### Text
• • • •
Systemic inflammatory response syndrome (SIRS)

a syndrome that encompasses the features of systemic inflammation without end-organ damage,
identifiable bacteremia, and the need for pharmacologic support.
SIRS is separate and distinct from sepsis, severe sepsis, and septic shock.
key transition from SIRS to sepsis according to definition is the presence of an identified pathogen.
pathophysiology is complex and involves all of the multiple interlacing and interacting systems that are
involved in inflammation and the response to an immune or perfusion challenge. These systems include:
1. complement
2. cytokine cascades
3. arachidonic acid metabolites
4. cell-mediated immunity
5. clotting cascade
6. humoral immune mechanisms.
hallmark of SIRS is the creation of a proinflammatory state that is marked by tachycardia, tachypnea or
hyperpnea, hypotension, hypoperfusion, oliguria, leukocytosis or leukopenia, pyrexia or hypothermia, and
the need for volume infusion.
SIRS may affect all organ systems and may lead to multiple organ dysfunction syndrome (MODS).
trigger for SIRS is unclear, but prominent investigators in the field have advanced multiple competing
theories. These theories include the second-hit hypothesis, the intestine as the motor of SIRS, chaos
theory, and immunologic inflammation.
• • • •
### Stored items

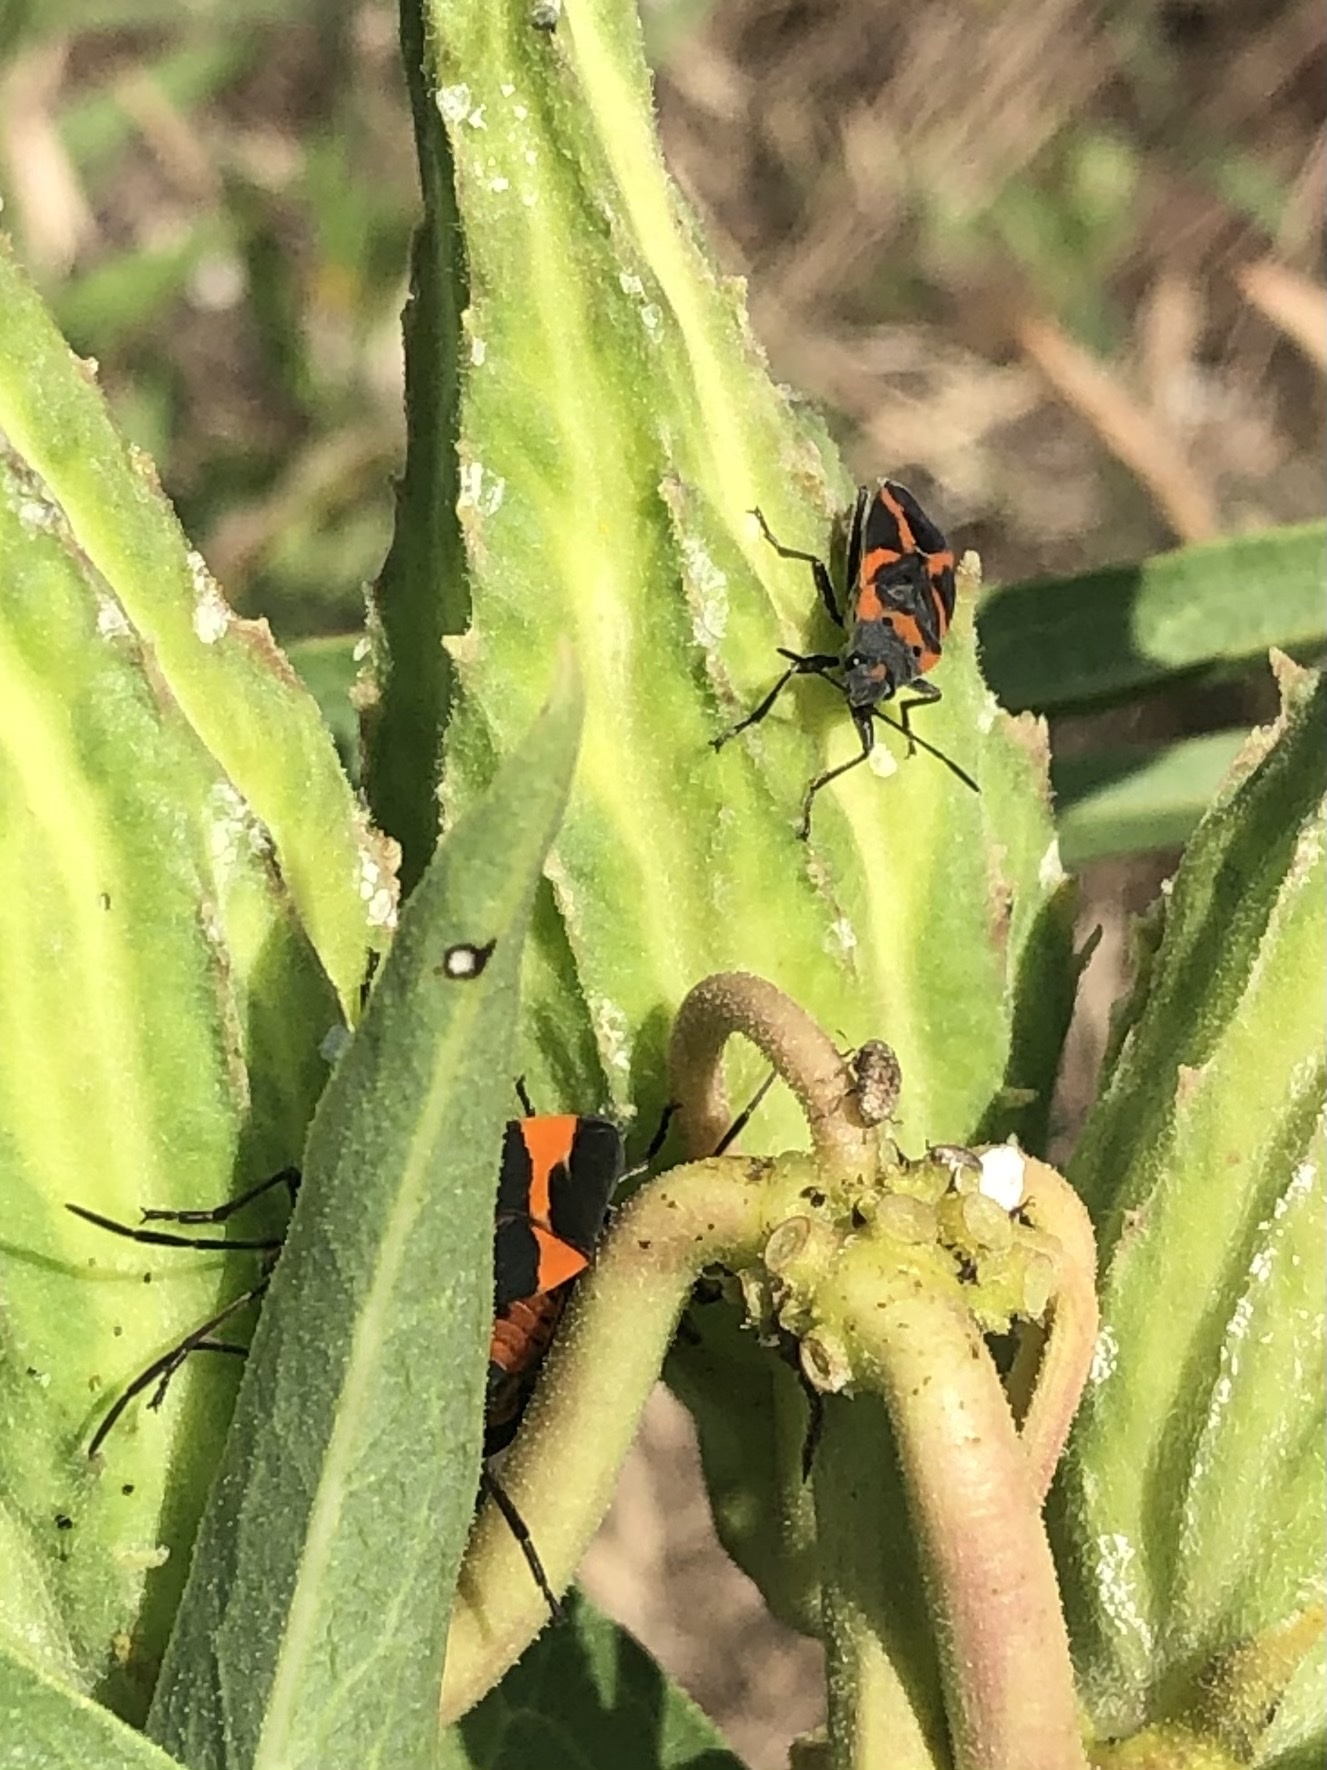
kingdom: Animalia
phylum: Arthropoda
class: Insecta
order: Hemiptera
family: Lygaeidae
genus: Oncopeltus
• • • •
### Work instructions
Decide whether each statement below agrees with the text on systemic inflammatory response syndrome, answering yes or no and quoting the deciding words of the text. (a) The presence of an identified pathogen marks the key transition from SIRS to sepsis. (b) The trigger for SIRS has been firmly established. (c) The clotting cascade is one of the systems involved in the pathophysiology of SIRS.

### Expected output
(a) Yes: "key transition from SIRS to sepsis according to definition is the presence of an identified pathogen."
(b) No: "trigger for SIRS is unclear, but prominent investigators in the field have advanced multiple competing theories."
(c) Yes: "5. clotting cascade"